Getoonde tekst:
──────────

# had hoeven / moeten / willen doen



## sanne78

Beste mensen,

Ik deed gister een grammatica oefening met een leerling, en de vraag was: in welke tijd is de volgende zin: "_Hij had het niet hoeven doen_".

Een goede vraag! Ik kom er niet uit... 

Gewoon de o.v.t. ? _Hij had._..??

Of is het een vorm van de  v.v.t. : _Hij had het gedaan_.??

Het is in ieder geval dezelfde vorm als: _Hij had het willen / kunnen/ moeten / mogen doen_.

Alvast bedankt.


----------



## Hans Molenslag

Het is de v.v.t.

De voltooide tijden van een werkwoord worden normaal gevormd met een hulpwerkwoord van tijd (_hebben_ of _zijn_) en het voltooid deelwoord van dat werkwoord.

_Dat hoefde niet
Dat had niet gehoeven_​
Maar als het werkwoord dat in de voltooide tijd komt te staan een hulpwerkwoord is dat door een infinitief wordt gevolgd, wordt het voltooid deelwoord door de infinitief vervangen.

_Dat hoefde je niet te doen
Dat had je niet gehoeven doen_ [met voltooid deelwoord _gehoeven_]
_Dat had je niet hoeven doen_ [met infinitief _hoeven_]​
Meer voorbeelden:
Hebben en zijn met een vervangende infinitief

Deze vervangende infinitief is een grammaticale eigenaardigheid die ook in het Duits voorkomt, maar voor zover ik weet in geen andere talen.


----------



## sanne78

Hans Molenslag said:


> Het is de v.v.t.
> 
> De voltooide tijden van een werkwoord worden normaal gevormd met een hulpwerkwoord van tijd (_hebben_ of _zijn_) en het voltooid deelwoord van dat werkwoord.
> 
> _Dat hoefde niet
> Dat had niet gehoeven_​
> Maar als het werkwoord dat in de voltooide tijd komt te staan een hulpwerkwoord is dat door een infinitief wordt gevolgd, wordt het voltooid deelwoord door de infinitief vervangen.

──────────

De gegevens:
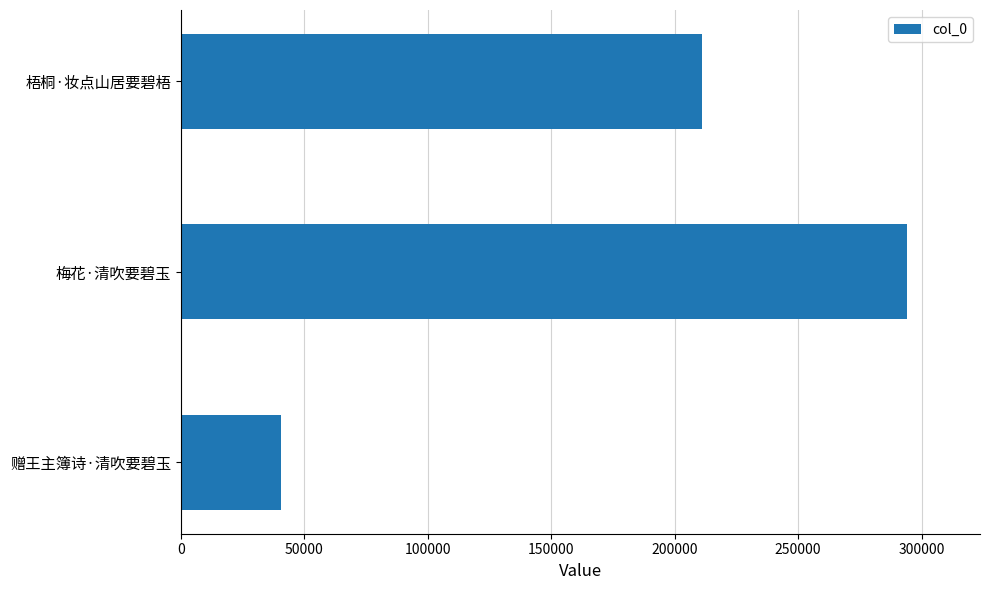

What is the maximum value shown in the chart?

294230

──────────

Uit te werken opdracht:
Neem de forumdiscussie over "had hoeven doen" volledig en woordelijk over.

Bijbehorend antwoord:
# had hoeven / moeten / willen doen



## sanne78

Beste mensen,

Ik deed gister een grammatica oefening met een leerling, en de vraag was: in welke tijd is de volgende zin: "_Hij had het niet hoeven doen_".

Een goede vraag! Ik kom er niet uit... 

Gewoon de o.v.t. ? _Hij had._..??

Of is het een vorm van de  v.v.t. : _Hij had het gedaan_.??

Het is in ieder geval dezelfde vorm als: _Hij had het willen / kunnen/ moeten / mogen doen_.

Alvast bedankt.


----------



## Hans Molenslag

Het is de v.v.t.

De voltooide tijden van een werkwoord worden normaal gevormd met een hulpwerkwoord van tijd (_hebben_ of _zijn_) en het voltooid deelwoord van dat werkwoord.

_Dat hoefde niet
Dat had niet gehoeven_​
Maar als het werkwoord dat in de voltooide tijd komt te staan een hulpwerkwoord is dat door een infinitief wordt gevolgd, wordt het voltooid deelwoord door de infinitief vervangen.

_Dat hoefde je niet te doen
Dat had je niet gehoeven doen_ [met voltooid deelwoord _gehoeven_]
_Dat had je niet hoeven doen_ [met infinitief _hoeven_]​
Meer voorbeelden:
Hebben en zijn met een vervangende infinitief

Deze vervangende infinitief is een grammaticale eigenaardigheid die ook in het Duits voorkomt, maar voor zover ik weet in geen andere talen.


----------



## sanne78

Hans Molenslag said:


> Het is de v.v.t.
> 
> De voltooide tijden van een werkwoord worden normaal gevormd met een hulpwerkwoord van tijd (_hebben_ of _zijn_) en het voltooid deelwoord van dat werkwoord.
> 
> _Dat hoefde niet
> Dat had niet gehoeven_​
> Maar als het werkwoord dat in de voltooide tijd komt te staan een hulpwerkwoord is dat door een infinitief wordt gevolgd, wordt het voltooid deelwoord door de infinitief vervangen.